◆ Quoted text
***

The third biggest match, from a hype standpoint, was pretty much a tie between the Undertaker taking on Kama in a Casket Match and Bret Hart battling a young Kane in the form of Jerry Lawler’s dentist, Isaac Yankem, DDS. I really enjoy some of the Casket matches. There’s just something about those bouts that gave such a cool visual to a kid like me that was an only child using his imagination 24 hours a day. It was easy to get lost in seeing a Deadman put some guy in a coffin. Kama aka the Godfather aka Papa Shango had taken the urn from Paul Bearer at Wrestlemania and turned it into a gold necklace – P-I-M-P. Taker wanted it back and got his revenge. Meanwhile, his brother Kane was saddled with one of his most ridiculous gimmicks. After Lawler lost to Bret at King of the Ring and had to kiss his foot, he went to see his 6’9” dentist. Oh, the evilness of the dentist came to life in Yankem. “Nobody likes the dentist,” I would imagine that Vince McMahon must have assumed. Neither match was all that great, but both were entertaining from the historical perspective of seeing those involved wrestling each other.
Undercard match(es) worth viewing: Barry Horowitz vs. Skip / 1-2-3 Kid vs. Hakushi (Doc’s Note - Where Summerslam ’95 shined was its undercard. Both of these two matches involved talent that was hungry to establish themselves. Though nothing would come of most of their careers, it was a night that showed why X-Pac/Kid would go on to bigger and better things. Horowitz was a good underdog story and his matches with Candido/Skip told enjoyable stories. Hakushi was a bad ass wrestler, if you ask me. His matches with Bret were some of my favorite bouts of 1995)
Match of the Night
1) HBK vs. Razor Ramon (****1/4)
2) Hakushi vs. 1-2-3 Kid (***)
3) Barry Horowitz vs. Skip (***)
Wrestler of the night: Shawn Michaels – One thing that Michaels had sorely lacked in his tenure as a budding headliner leading into Mania season in 1996 was a big win at a major event. In each of his main-event caliber matches that were one-on-one, he’d lost. From Survivor Series ’92 to Mania X to Mania XI, whenever he was put in a big match scenario, he’d steal the show in defeat. Summerslam ’95 gave him a signature victory to accompany his “going the distance” in the Rumble.
The two major storylines heading into Summerslam ’91 have always taken a backseat, for me, to the three championship matches that led to title changes in the undercard, but let’s recap those events that put the butts in the seats at Madison Square Garden that night. The first was Hulk Hogan teaming with the Ultimate Warrior in a dream team for the era against Sgt. Slaughter, Iron Sheik (going by the name Colonel Mustafa), and General Adnan in Sarge’s dying days as the turncoat character that him to his only WWE Championship earlier that year. The WWE wanted to milk a little bit more out the Wrestlemania main-event, so they paired the two guys that had been most directly affected by Slaughter’s traitorous ways together. Hogan and Warrior had their own history from 1990 on screen, but it was the off the screen issues that were most intriguing, here. Warrior was given a chance to succeed Hogan as “The Man,” but nobody felt that he could do it after holding the WWE title for most of 1990. They pulled the plug on that experiment and went back to Hulk. Warrior was an ego-maniac, though. He wanted the top star treatment and he wanted all kinds of money and when he didn’t get it, he threatened to walk and no show Summerslam. Subsequently, he worked Summerslam, got paid, but was then fired right after. I don’t remember anything about the match itself, other than that the faces won.

***

◆ Provided material
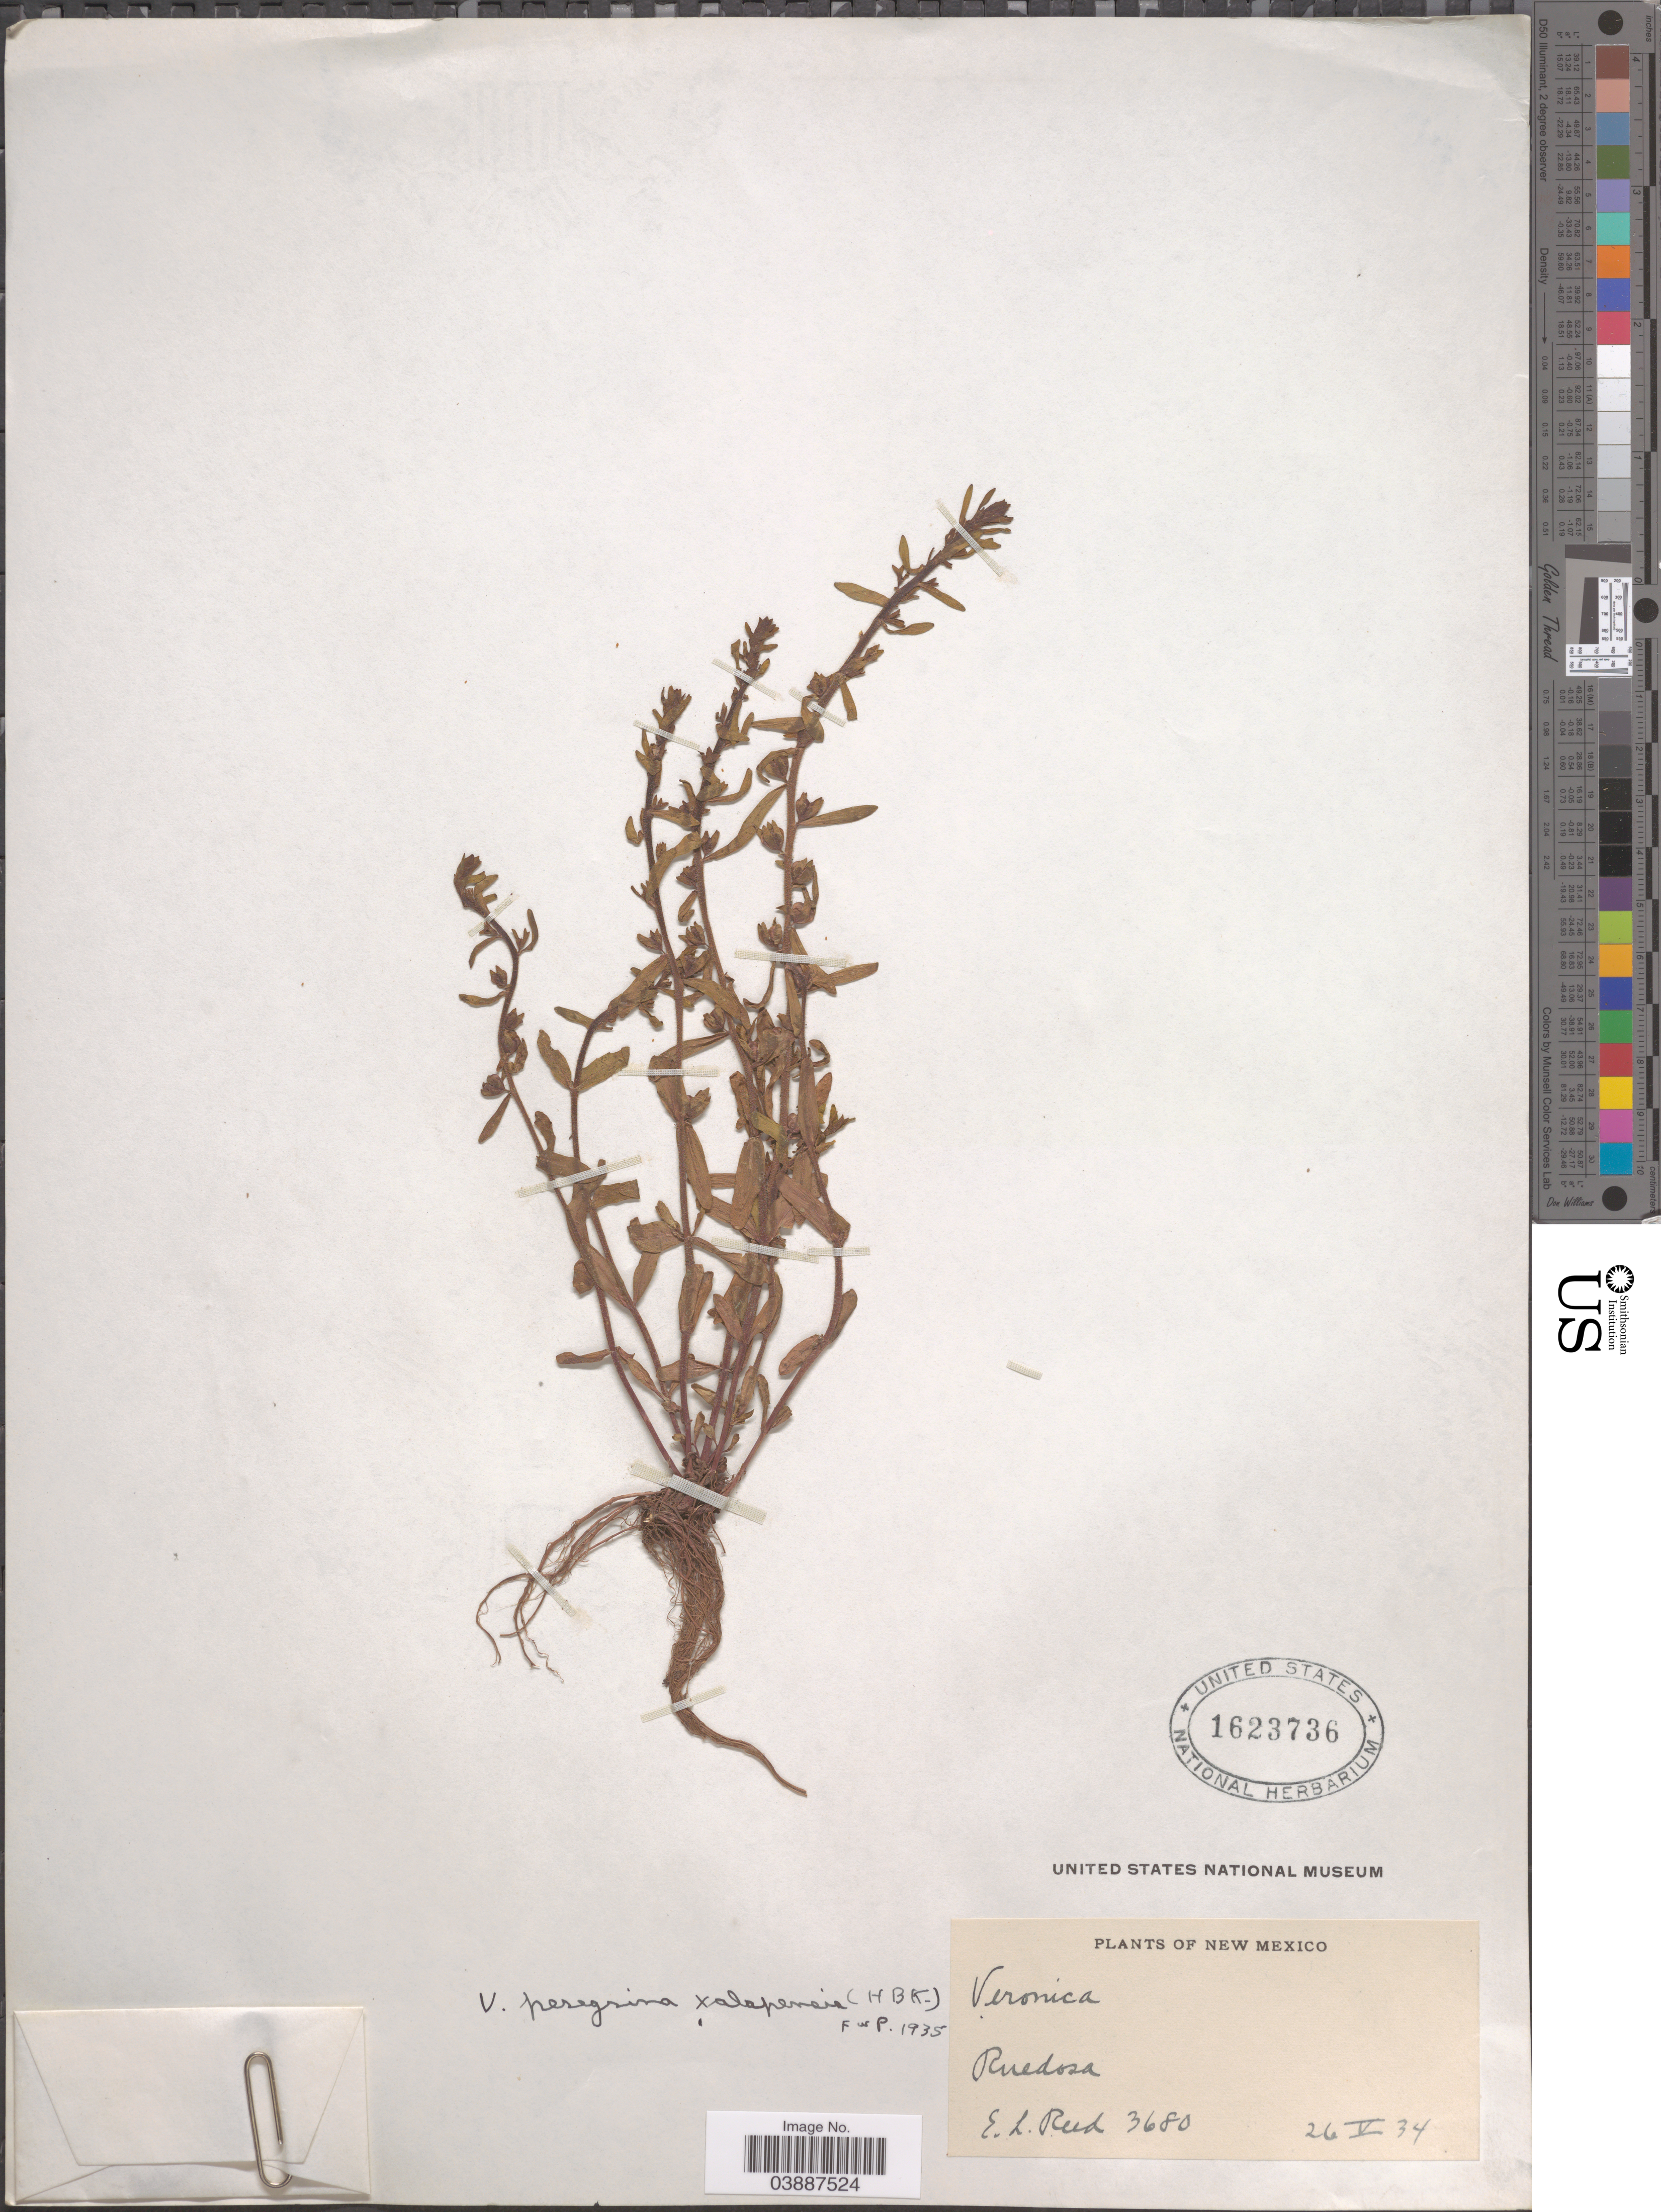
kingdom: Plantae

***

◆ Required work
1. According to the Summerslam recap, what did Kama turn the urn he took from Paul Bearer into?
2. Extract the passage from the Summerslam recap that begins at the words "Undercard match(es) worth" and stops after "bouts of 1995)".

◆ Expected answers
1. A gold necklace.

2.
Undercard match(es) worth viewing: Barry Horowitz vs. Skip / 1-2-3 Kid vs. Hakushi (Doc’s Note - Where Summerslam ’95 shined was its undercard. Both of these two matches involved talent that was hungry to establish themselves. Though nothing would come of most of their careers, it was a night that showed why X-Pac/Kid would go on to bigger and better things. Horowitz was a good underdog story and his matches with Candido/Skip told enjoyable stories. Hakushi was a bad ass wrestler, if you ask me. His matches with Bret were some of my favorite bouts of 1995)